== Exercise requirements ==
1. Answer these questions from the article on the TSA shutdown:
(a) How many days did the Department of Homeland Security shutdown last?
(b) What percentage of Atlanta's screeners called out sick?
(c) How many U.S. airports operated normally through the crisis?
2. Name every city the article on the TSA shutdown mentions.
3. Rewrite the passage of the article on the TSA shutdown from "TSA Shutdown Exposes" to "kept travelers moving.", putting "missed paychecks" in place of "pay delays".

*** Extract Section Begins ***

TSA Shutdown Exposes Broken Security Model
A 41-day DHS shutdown revealed stark contrasts between federal and private airport security. While TSA agents faced pay delays, privatized airports kept travelers moving.
Passengers at San Francisco International Airport cleared security in under 10 minutes. Their screeners worked for the airport, not the federal government. The difference mattered.
The 41-day Department of Homeland Security shutdown created a real-time experiment in airport security. Atlanta travelers faced five-hour lines as 42 percent of screeners called out sick. Houston saw 39 percent absences. Baltimore lost 38 percent of its TSA workforce. Each agent waited for paychecks that never arrived.
Twenty U.S. airports operated normally through the crisis. These facilities participate in the Screening Partnership Program, using private contractors under federal oversight. San Francisco spokesman Doug Yakel said line times averaged less than 10 minutes for 30 consecutive days. "This wasn't really why we signed up for this program more than 20 years ago," Yakel told NPR, "but it's definitely proven to be an advantage."

*** Extract Section Ends ***
*** Information shown Section Begins ***

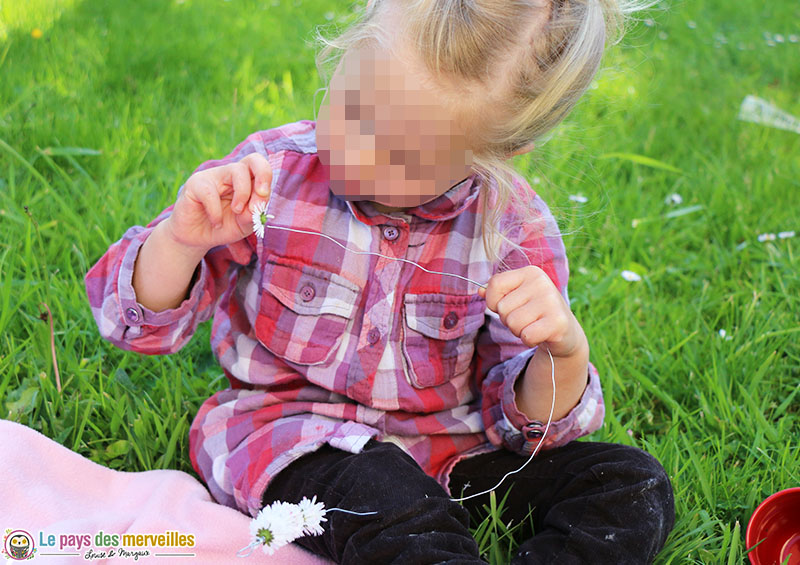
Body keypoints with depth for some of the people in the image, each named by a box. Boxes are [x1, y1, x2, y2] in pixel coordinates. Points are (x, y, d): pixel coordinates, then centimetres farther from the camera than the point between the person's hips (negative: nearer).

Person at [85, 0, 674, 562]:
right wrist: (182, 241, -28)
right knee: (377, 492, -37)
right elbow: (134, 321, -6)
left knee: (635, 485, -14)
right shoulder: (270, 171, -12)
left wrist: (562, 353, -27)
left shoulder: (514, 229, -10)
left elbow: (525, 418, -4)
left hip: (444, 449, 3)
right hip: (288, 433, -2)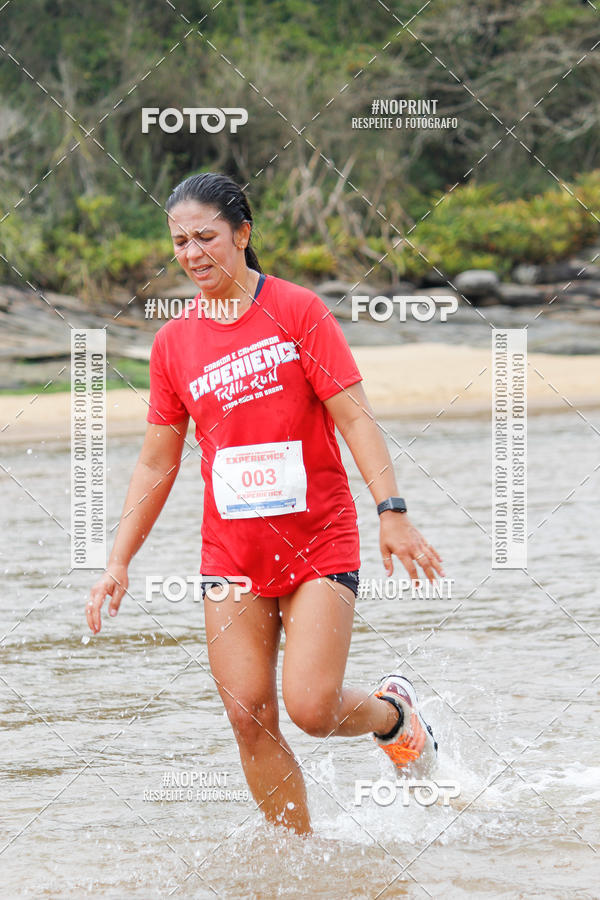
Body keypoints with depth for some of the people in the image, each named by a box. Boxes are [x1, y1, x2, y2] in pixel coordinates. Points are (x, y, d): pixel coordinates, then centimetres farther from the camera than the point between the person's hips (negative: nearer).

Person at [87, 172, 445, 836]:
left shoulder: (298, 310, -4)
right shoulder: (173, 342, 7)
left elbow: (354, 416, -7)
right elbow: (157, 464, 13)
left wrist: (391, 512, -18)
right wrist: (119, 563, 8)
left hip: (319, 543, -4)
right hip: (230, 552, 4)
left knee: (311, 708, -14)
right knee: (250, 719, -4)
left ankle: (393, 713, 19)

*** Information shown Section Ends ***

== Solutions by task ==
1.
(a) 41 days
(b) 42 percent
(c) Twenty

2. San Francisco, Atlanta, Houston, Baltimore

3.
TSA Shutdown Exposes Broken Security Model
A 41-day DHS shutdown revealed stark contrasts between federal and private airport security. While TSA agents faced missed paychecks, privatized airports kept travelers moving.